Monday night, one Fort Riley soldier was killed and another critically wounded during an altercation in Clay County. Tuesday morning, four people were found dead in a Parsons apartment, and that same day in southwest Kansas, an 81-year-old was found shot to death in his room at an Elkhart assisted living facility.
Wednesday morning, a woman was found dead in her Topeka home and her daughter was abducted, prompting the attorney general’s office to issue an Amber Alert. The girl was later found in Wyoming.
“I’ve been here since 1987, and I don’t remember a week like this,” Smith said.

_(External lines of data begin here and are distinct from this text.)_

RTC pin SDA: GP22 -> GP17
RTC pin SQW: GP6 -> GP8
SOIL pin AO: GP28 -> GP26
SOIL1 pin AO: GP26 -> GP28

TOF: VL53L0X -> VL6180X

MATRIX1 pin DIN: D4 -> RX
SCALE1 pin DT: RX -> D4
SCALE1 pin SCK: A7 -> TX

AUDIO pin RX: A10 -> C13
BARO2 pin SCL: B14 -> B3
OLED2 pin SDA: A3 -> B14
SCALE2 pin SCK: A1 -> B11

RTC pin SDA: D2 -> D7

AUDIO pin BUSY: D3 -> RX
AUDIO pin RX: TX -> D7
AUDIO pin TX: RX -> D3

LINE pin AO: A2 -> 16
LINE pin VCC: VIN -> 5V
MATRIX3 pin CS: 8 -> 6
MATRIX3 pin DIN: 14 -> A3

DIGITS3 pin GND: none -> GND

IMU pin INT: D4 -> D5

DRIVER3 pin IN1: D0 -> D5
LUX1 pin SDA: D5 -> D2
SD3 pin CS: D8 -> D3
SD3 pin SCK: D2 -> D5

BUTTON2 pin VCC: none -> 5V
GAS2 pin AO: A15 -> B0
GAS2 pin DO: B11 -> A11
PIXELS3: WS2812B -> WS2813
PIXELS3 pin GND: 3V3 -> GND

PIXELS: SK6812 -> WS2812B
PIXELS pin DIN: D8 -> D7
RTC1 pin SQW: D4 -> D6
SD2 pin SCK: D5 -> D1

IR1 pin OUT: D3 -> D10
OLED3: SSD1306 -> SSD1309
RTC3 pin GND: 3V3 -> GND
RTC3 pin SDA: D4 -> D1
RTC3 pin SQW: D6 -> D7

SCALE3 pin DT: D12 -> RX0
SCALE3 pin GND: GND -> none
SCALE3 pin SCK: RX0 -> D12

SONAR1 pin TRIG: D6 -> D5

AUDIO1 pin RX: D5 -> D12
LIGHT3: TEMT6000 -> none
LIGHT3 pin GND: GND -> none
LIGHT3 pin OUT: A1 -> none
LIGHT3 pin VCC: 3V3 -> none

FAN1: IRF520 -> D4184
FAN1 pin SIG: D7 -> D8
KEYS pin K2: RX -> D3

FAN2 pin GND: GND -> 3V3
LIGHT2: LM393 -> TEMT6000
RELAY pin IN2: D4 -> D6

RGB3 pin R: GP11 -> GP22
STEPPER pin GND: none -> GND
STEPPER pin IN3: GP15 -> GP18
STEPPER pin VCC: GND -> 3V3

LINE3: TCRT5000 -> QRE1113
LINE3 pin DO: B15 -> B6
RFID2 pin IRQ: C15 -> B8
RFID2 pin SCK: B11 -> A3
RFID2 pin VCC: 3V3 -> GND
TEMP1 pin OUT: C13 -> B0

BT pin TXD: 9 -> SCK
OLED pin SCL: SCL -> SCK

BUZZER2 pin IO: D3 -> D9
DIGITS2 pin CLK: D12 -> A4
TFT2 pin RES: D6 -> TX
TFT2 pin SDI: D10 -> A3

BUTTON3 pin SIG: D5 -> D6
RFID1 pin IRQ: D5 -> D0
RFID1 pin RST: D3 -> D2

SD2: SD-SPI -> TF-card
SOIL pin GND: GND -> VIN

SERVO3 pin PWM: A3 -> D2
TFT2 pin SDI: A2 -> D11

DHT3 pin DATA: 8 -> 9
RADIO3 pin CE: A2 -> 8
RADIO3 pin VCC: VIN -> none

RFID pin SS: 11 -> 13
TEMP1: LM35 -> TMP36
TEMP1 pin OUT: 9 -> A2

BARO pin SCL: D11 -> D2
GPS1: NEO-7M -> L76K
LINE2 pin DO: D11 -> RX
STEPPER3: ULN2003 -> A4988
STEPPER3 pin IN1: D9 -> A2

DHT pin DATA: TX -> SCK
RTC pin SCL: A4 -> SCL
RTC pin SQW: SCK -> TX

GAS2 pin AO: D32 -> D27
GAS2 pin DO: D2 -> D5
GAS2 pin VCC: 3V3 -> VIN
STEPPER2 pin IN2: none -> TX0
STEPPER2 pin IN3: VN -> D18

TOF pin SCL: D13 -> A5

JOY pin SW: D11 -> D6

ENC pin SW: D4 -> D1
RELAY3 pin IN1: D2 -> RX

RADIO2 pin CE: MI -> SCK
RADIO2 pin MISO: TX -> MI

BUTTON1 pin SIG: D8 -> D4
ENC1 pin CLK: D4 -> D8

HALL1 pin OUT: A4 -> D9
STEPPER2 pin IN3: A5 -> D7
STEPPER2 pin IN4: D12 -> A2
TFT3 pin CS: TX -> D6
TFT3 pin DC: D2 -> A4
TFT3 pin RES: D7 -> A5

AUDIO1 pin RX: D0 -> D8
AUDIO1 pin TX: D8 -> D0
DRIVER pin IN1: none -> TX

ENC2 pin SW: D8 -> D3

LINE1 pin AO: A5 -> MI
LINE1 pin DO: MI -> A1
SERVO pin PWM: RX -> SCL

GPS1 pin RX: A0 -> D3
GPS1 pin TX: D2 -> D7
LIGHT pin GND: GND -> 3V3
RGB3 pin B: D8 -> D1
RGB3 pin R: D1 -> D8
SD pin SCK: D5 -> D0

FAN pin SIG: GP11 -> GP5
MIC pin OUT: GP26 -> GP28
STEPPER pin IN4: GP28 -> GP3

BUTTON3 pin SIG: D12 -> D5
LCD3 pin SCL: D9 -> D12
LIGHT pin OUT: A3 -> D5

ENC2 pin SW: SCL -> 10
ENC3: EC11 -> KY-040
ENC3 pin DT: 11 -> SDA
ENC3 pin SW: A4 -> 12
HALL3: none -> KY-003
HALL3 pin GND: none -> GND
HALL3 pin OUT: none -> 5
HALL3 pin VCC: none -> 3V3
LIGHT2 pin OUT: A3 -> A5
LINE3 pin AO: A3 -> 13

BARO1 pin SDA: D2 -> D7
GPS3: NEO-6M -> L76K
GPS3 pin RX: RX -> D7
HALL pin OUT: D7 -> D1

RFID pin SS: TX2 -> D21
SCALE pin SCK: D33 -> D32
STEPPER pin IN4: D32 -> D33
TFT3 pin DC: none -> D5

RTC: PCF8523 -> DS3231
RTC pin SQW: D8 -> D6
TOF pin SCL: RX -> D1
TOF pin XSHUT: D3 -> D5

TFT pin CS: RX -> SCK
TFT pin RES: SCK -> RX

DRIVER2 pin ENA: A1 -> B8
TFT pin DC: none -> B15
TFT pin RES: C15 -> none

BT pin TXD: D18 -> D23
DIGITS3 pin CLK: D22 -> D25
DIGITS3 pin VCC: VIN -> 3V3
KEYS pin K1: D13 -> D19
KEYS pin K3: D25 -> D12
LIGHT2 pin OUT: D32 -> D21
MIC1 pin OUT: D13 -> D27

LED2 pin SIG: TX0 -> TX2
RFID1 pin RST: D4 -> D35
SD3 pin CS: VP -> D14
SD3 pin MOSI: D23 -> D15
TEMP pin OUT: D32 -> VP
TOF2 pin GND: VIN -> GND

Two of the agency’s 64 investigators have been assigned full time to the BTK serial murders in Wichita, and others deal primarily with homeland security issues. Smith said the KBI routinely investigates most killings in smaller communities, and sometimes helps with murder investigations in larger cities when asked.
Republican Attorney General Phill Kline, whose office oversees the KBI, blames most of the funding problems in the agency on Gov. Kathleen Sebelius, a Democrat.
“It’s a serious concern,” Kline said. “We have several vacancies over there we need to fill. My budget has gone from $6 million from the state general fund when I came into office to $3.8 million. We have people working harder, and we’re spending less on travel and furniture, being more efficient.
“I’m rowing the boat when it comes to tough economic times.”
Kline criticized Sebelius’ veto of funding to create a white-collar crime division in his office, while the governor’s office budget skyrocketed.
“The KBI over a period of years has not been a budget priority, and we need to change that,” Kline said.
Sebelius spokeswoman Nicole Corcoran said the governor believes the KBI is adequately funded.
“Gov. Sebelius believes keeping Kansans safe is the highest priority of government at every level,” Corcoran said. “So she’s enhanced funding for the Kansas Highway Patrol, the state’s first line of defense, she’s providing millions of dollars for homeland security, and she’s increased state funds each year to support the KBI’s investigative units.”